Nijhoff noemt deze gedachten een ‘inval die mij nooit zo maar ingevallen zou zijn, maar niet anders dan een resultaat kon zijn van mijn vorige gedachten, een toewaaisel, een aanslibbing’. Lezend in de Verzamelde gedichten van J.C. Bloem vroeg ik mij echter af, of Nijhoffs inval in de verte niet ook kon samenhangen met het gedicht ‘Ademen’, dat zijn eerste publikatie beleefde in 1931 in De Gids, waarvan Nijhoff toen redacteur was.
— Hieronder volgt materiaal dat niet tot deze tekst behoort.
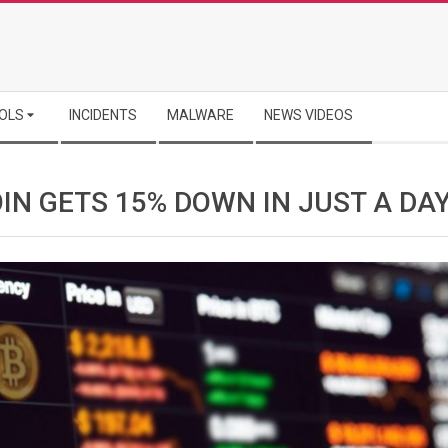
OLS
INCIDENTS
MALWARE
NEWS VIDEOS
IN GETS 15% DOWN IN JUST A DA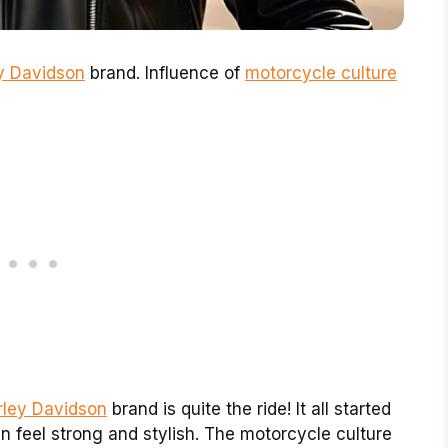
ey Davidson
brand. Influence of
motorcycle culture
rley Davidson
brand is quite the ride! It all started
 feel strong and stylish. The motorcycle culture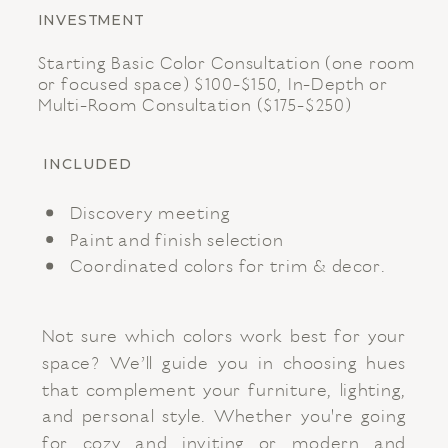
INVESTMENT
Starting Basic Color Consultation (one room
or focused space) $100-$150, In-Depth or
Multi-Room Consultation ($175-$250)
INCLUDED
Discovery meeting
Paint and finish selection
Coordinated colors for trim & decor.
Not sure which colors work best for your
space? We’ll guide you in choosing hues
that complement your furniture, lighting,
and personal style. Whether you're going
for cozy and inviting or modern and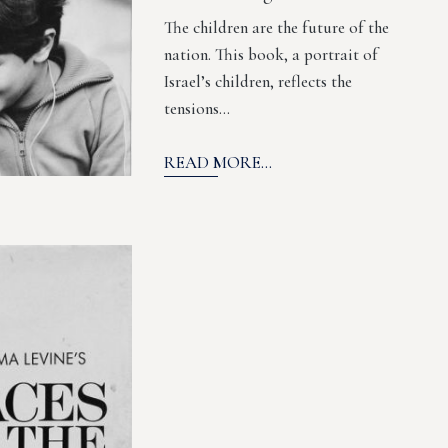
The children are the future of the
nation. This book, a portrait of
Israel’s children, reflects the
tensions…
READ MORE...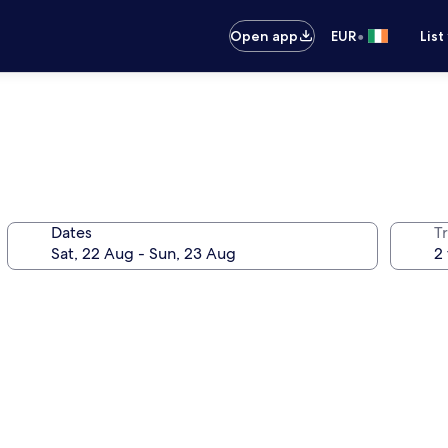
•
Open app
EUR
List
Dates
Tr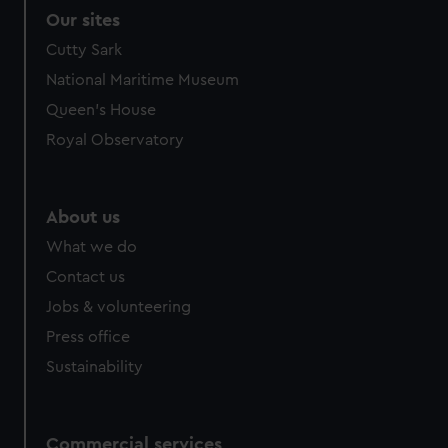
Our sites
Cutty Sark
National Maritime Museum
Queen's House
Royal Observatory
About us
What we do
Contact us
Jobs & volunteering
Press office
Sustainability
Commercial services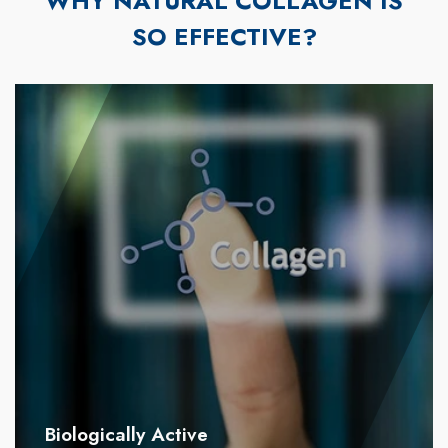
WHY NATURAL COLLAGEN IS
SO EFFECTIVE?
Biologically Active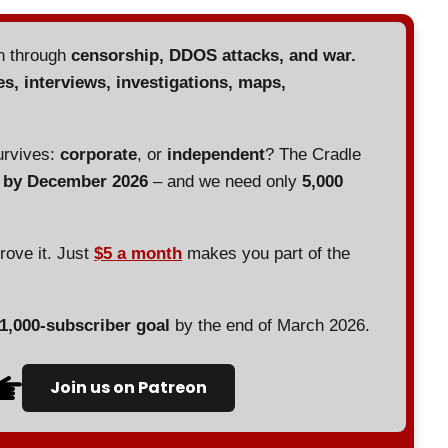
en through
censorship, DDOS attacks, and war.
es, interviews, investigations, maps,
urvives:
corporate
, or
independent
? The Cradle
d by December 2026
– and we need only
5,000
prove it. Just
$5 a month
makes you part of the
 1,000-subscriber goal
by the end of March 2026.
Join us on Patreon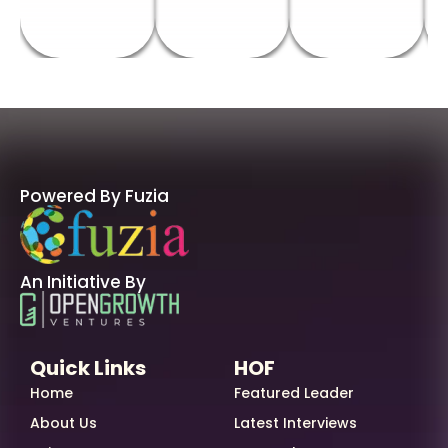
Powered By Fuzia
An Initiative By
Quick Links
HOF
Home
Featured Leader
About Us
Latest Interviews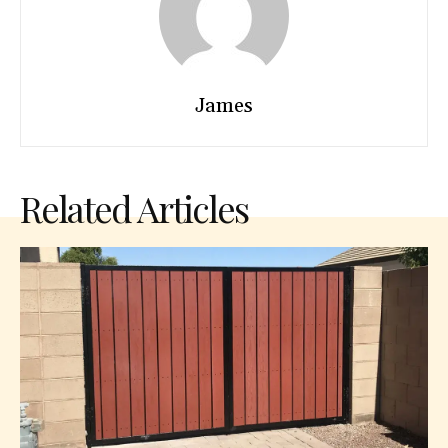
James
Related Articles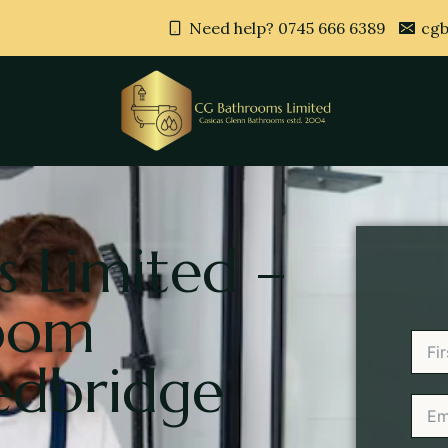
Need help? 0745 666 6389
cgb
 Limited –
room
edbridge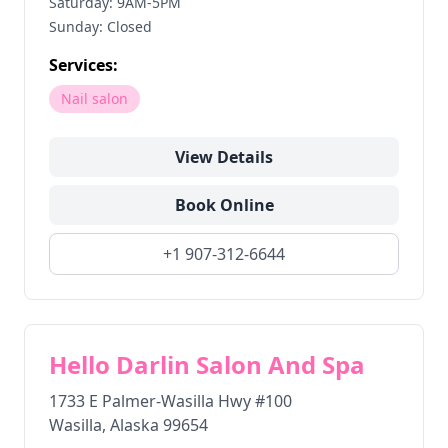
Saturday: 9AM-5PM
Sunday: Closed
Services:
Nail salon
View Details
Book Online
+1 907-312-6644
Hello Darlin Salon And Spa
1733 E Palmer-Wasilla Hwy #100
Wasilla
,
Alaska
99654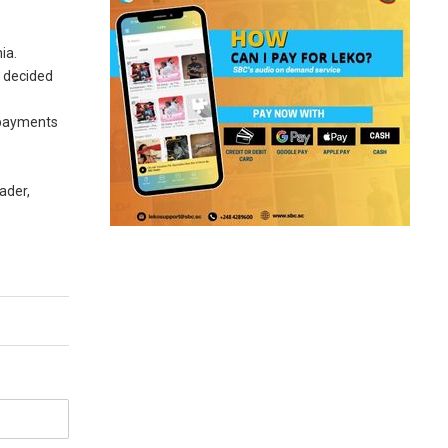
ia.
d decided
r payments
ader,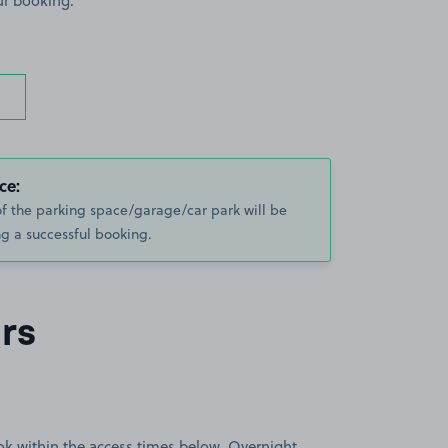
ur booking.
ce:
of the parking space/garage/car park will be
g a successful booking.
rs
book within the access times below. Overnight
Ik citeer de laatste regel van de eerste en de gehele tweede strofe:
Leven is niet veel meer dan ademhalen.
Maar dat is: in de diepten van dit dal
De oneindge ruimte tot zich in te leiden
En, na één wankel ogenblik van beiden,
Die te hergeven aan 't beroofd heelal.
Of klinkt Rilkes gedicht ‘Atmen, du unsichtbares Gedicht!’, uit Die Sonette an Orpheus (1923) in Nijhoffs woorden door? J. Kamerbeek heeft dit sonnet al eens met Bloems ‘Ademen’ geassocieerd. (De poëzie van J.C. Bloem in Europees perspectief, 19792, p. 75-78).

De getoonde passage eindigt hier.